Victorian taxpayers can add another $15 million to the state’s burgeoning debt problems after Premier Daniel Andrews announced its tourism body would step in to sponsor cash-strapped Netball Australia.
The sporting league lost its major sponsor Hancock Prospecting just over a week ago after some team members expressed concerns over being associated with the mining giant citing climate change and Indigenous issues.
On Oct. 31, Victorian Labor Premier Daniel Andrews announced that government-funded Visit Victoria will become a major partner of the national Diamonds team until June 2027.
As part of the $15 million deal, the Diamonds will play five test matches in the state, and the 2023 national team competition final will also be held in Victoria.
“Victoria is our nation’s sporting capital and its best tourist destination – it’s only right we launch this new partnership to back elite netball in Australia and promote our state to the world,” said Premier Andrews in a statement.
While Netball Australia CEO Kelly Ryan said, the partnership will give Victorians the “opportunity to experience more netball” over the next four and a half years.
In response, Victorian state MP David Limbrick said the state’s debt was already blowing out to “huge proportions.”
“I think this is just a bailout for an organisation that can’t find another sponsor, and the taxpayers have been forced to step up as the last resort,” the Liberal Democrat told The Epoch Times.
Victoria’s state debt is estimated to be around $170 billion—with accumulating interest payments—while Netball Australia is also struggling financially, recording a $4.4 million loss last financial year.
Netball Australia is the governing body for the sport of netball in the country, which is predominantly played by women.
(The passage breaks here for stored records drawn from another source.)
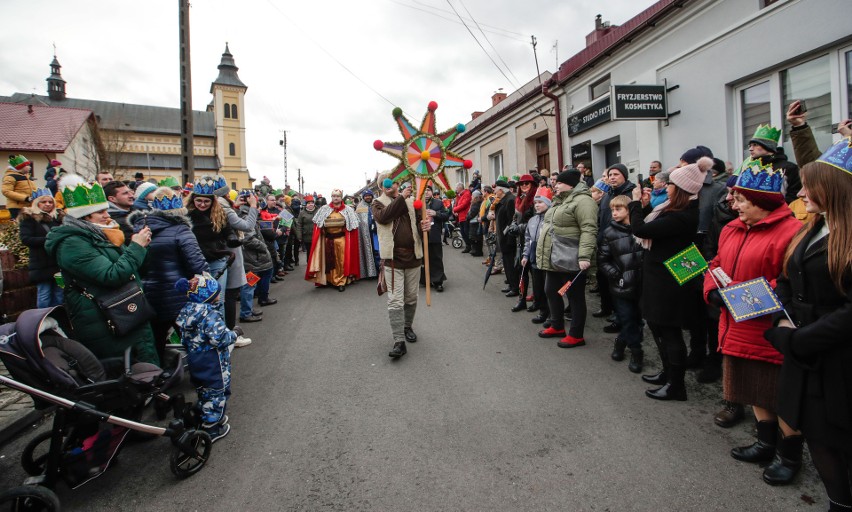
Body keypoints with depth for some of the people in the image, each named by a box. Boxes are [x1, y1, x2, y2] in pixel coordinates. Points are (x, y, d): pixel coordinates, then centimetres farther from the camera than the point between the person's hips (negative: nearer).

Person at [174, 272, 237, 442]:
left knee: (204, 391, 24)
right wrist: (235, 333, -12)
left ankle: (204, 418, 39)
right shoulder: (210, 314, -25)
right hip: (212, 363, -8)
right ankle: (212, 429, 14)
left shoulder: (186, 311, 3)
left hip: (195, 361, 8)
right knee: (217, 392, 6)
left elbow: (185, 339, 11)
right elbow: (219, 339, -28)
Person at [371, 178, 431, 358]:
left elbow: (419, 220, 10)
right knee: (395, 301, -7)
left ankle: (408, 327, 37)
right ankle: (399, 342, -4)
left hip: (413, 256, 3)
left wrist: (425, 225, -15)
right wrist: (401, 197, -20)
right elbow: (383, 217, -18)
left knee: (411, 298, 15)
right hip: (392, 258, -3)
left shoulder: (411, 201, 9)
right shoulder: (378, 203, 3)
The sport is yet to reach the scale of larger leagues like the Australian Football League and National Rugby League.
Former Captain Attempts to Spark Revolt on Progressive Issues
Yet controversy erupted on several fronts after former team captain Sharni Norder held a Zoom call with the current team highlighting her concerns with the sport being associated with Rinehart.On the one hand, she cited concerns with comments made by Rinehart’s father, Lang Hancock, in 1984 suggesting Indigenous communities should be sterilised. On the other, she has targeted the company on climate change issues, despite the fact Hancock Prospecting actually mines iron ore, not coal.
Much of the team reportedly wanted time to consider the issue rather than act on Norder’s comments, with the team given the option not to wear a uniform featuring the Hancock Prospecting logo.
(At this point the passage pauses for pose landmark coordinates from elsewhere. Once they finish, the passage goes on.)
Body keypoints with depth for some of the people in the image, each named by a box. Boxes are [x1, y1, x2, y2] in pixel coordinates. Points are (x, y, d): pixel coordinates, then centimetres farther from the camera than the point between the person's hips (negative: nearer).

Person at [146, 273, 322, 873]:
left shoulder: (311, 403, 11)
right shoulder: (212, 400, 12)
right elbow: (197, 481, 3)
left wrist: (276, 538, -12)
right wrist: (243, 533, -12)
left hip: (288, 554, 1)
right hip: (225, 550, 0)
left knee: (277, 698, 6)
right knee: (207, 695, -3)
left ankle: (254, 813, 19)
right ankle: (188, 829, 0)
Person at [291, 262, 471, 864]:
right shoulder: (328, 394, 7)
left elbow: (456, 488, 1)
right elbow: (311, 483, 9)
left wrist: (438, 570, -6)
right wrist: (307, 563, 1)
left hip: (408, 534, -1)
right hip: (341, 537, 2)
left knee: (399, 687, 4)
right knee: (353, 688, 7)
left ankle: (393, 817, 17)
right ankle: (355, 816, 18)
On top of this, Hancock also accused the players’ union of taking advantage of the situation to try to get a “very substantial increase in wages” at a time when the sport was “reeling financially.”
In response to the spate of problems, Hancock, on Oct. 22, decided to pull the plug and withdraw its $15 million commitment to the sport—at the same time, cutting mining company Roy Hill’s sponsorship of the local team, the West Coast Fever.
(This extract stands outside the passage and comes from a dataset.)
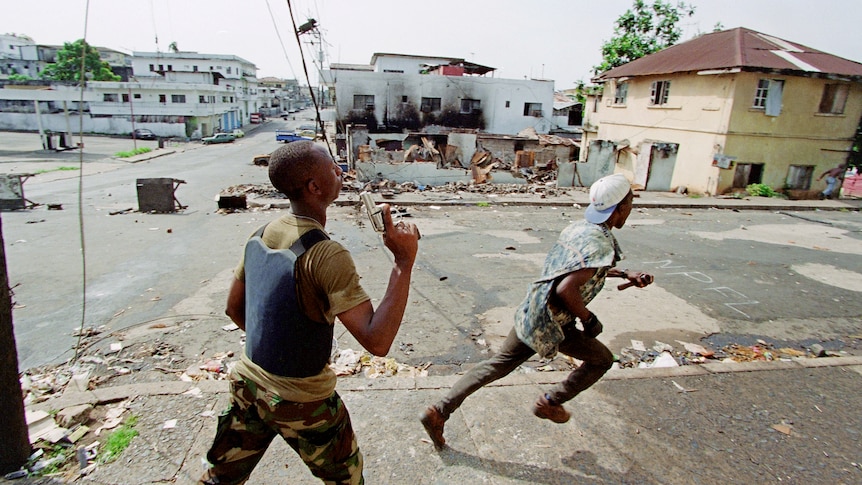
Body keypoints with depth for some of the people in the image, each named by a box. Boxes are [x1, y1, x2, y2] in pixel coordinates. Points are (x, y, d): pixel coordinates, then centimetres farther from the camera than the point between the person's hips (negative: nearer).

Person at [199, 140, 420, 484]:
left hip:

“Hancock and its Executive Chairman, Mrs. Rinehart, consider that it is unnecessary for sports organisations to be used as the vehicle for social or political causes,” said a statement from Hancock.
“There are more targeted and genuine ways to progress social or political causes without virtue signalling or for self-publicity.
“For example, the meaningful engagement with local Indigenous communities undertaken by Hancock’s Roy Hill Community Foundation in Western Australia to support their actual needs.”